Tamoxifen is a nonsteroidal triphenylethylene compound that was originally discovered in 1971 as an ovulation inducing agent.81 It was subsequently used as an estrogen receptor antagonist in women with breast cancer to reduce the risk of relapse.82 Though it acts as an antagonist in breast cancer cells, tamoxifen is an estrogen receptor agonist in endometrial cells.83, 84In vitro, tamoxifen increases cell proliferation through activation of MAPK, c-MYC, and IGF-1 pathways in endometrial cancer cells.85 The effect of tamoxifen on the endometrium appears to affect women with low estrogen. In a chemoprevention trial with tamoxifen, women with elevated estradiol levels did not have an increase in endometrial thickness as opposed to premenopausal amenorrheic women with low estrogen.86 Tamoxifen use increases the risk of endometrial cancer 2–3 fold.83 The longer the duration of tamoxifen use, the larger the relative risk of endometrial cancer as compared to controls (RR 2.0 for 2–5 years, RR 6.9 for >5 years, p <0.0001).87 In the same study, the 3-year survival of women with endometrial cancer was lower for tamoxifen users of >5 years versus non users, 76% versus 94%, respectively. Some studies did not find a correlation between a more aggressive histological subtype of malignancy with tamoxifen use, while others showed an increase risk in uterine sarcomas.87, 88, 89, 90



Estrogen and progesterone are steroid hormones that activate receptors in target tissue to influence endometrial growth. Estrogen binds two types of estrogen receptors: ERα and ERβ, inducing conformational changes in the receptors to form homo- or heterodimers. Receptor dimerization results in nuclear translocation and transcriptional activation.91, 92 Estrogen also interacts with receptor tyrosine kinases like IGF1R that signal through PI3K/AKT and glycogen synthase kinase 3 (GSK3β) pathways to induce endometrial proliferation.93 ERα and ERβ expression levels change during the menstrual cycle. ERα is expressed in both glands and stroma during the proliferative phase and is reduced in the secretory phase following ovulation.94 ERβ1 is expressed in the proliferative phase and continues after ovulation, while ERβ2 is downregulated in the glandular epithelium.95 Progesterone receptors (PR) are expressed in the proliferative phase and continue through the secretory phase. After ovulation when progesterone levels are high, activation of PR attenuates endometrial proliferation and stimulates differentiation into the secretory epithelium.96, 97 Moreover, progesterone decreases ER expression in endometrial cells and activates enzymatic pathways that convert estradiol to less bioactive estrone.98 When progesterone levels are low as in anovulation or PCOS, endometrial growth continues and becomes hyperplastic.

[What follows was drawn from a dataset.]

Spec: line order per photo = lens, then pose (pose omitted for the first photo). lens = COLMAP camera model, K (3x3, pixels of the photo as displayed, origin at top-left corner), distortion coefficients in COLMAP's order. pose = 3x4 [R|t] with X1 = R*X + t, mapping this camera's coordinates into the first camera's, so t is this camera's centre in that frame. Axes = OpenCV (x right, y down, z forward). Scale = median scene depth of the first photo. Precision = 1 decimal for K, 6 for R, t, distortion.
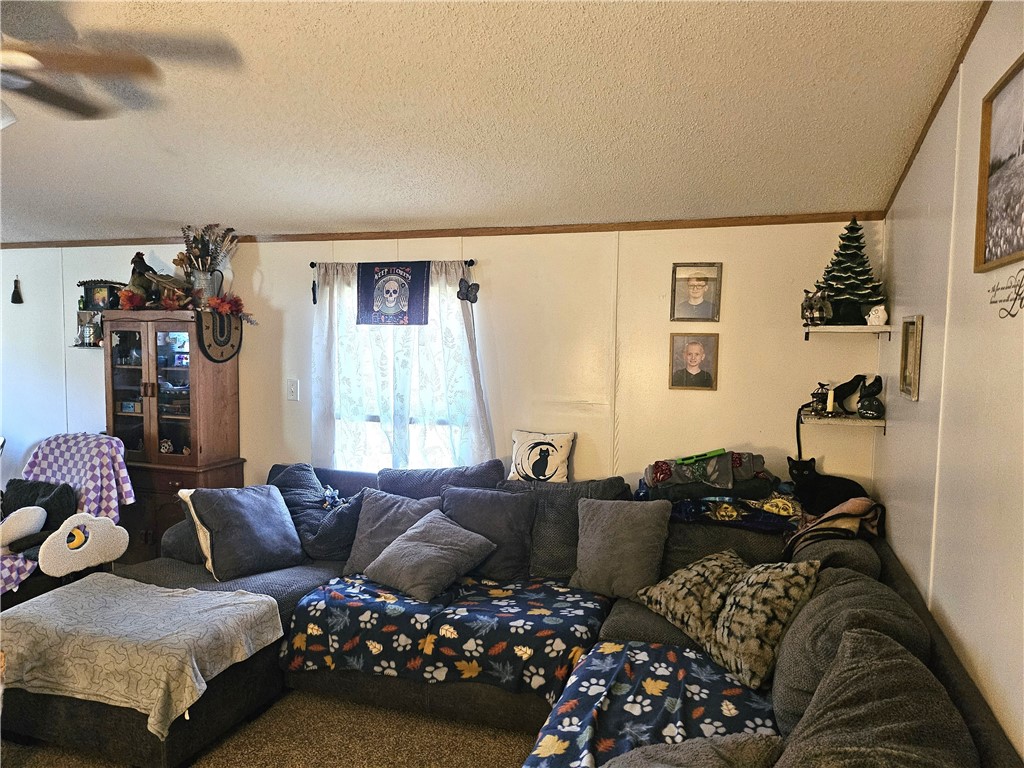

The specific roles of ER and PR in endometrial cancer remain unclear, though studies have looked at the role of expression in cancer prognosis. A prospective multicenter trial revealed a worse prognosis with loss of ER and PR expression in endometrial cancer.99 Earlier stage and well differentiated endometrial adenocarcinomas retain both receptors.100, 101 This understanding of receptor status prompted the use of tamoxifen and progestin as endometrial cancer treatments. Hormonal treatment options are discussed in detail in another chapter.

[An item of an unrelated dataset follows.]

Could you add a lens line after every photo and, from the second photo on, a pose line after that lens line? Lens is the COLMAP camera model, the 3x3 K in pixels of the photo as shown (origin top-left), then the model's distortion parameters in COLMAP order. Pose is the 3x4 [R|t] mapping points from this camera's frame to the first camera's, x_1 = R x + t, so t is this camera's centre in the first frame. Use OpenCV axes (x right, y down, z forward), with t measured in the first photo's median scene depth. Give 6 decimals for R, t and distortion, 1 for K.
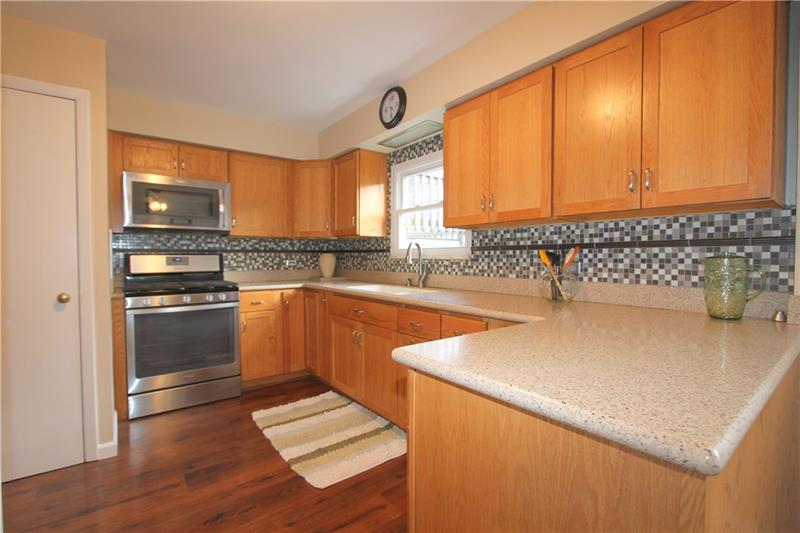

Endometrial cancer incidence has been increasing.102 Standard treatment is surgery, but those who seek fertility sparing measures can be treated with hormones. Similarly, those who are not candidates for surgery are often treated with progestins. Further research into the precise targets of estrogen and progesterone receptors is needed to create novel treatments for endometrial cancer.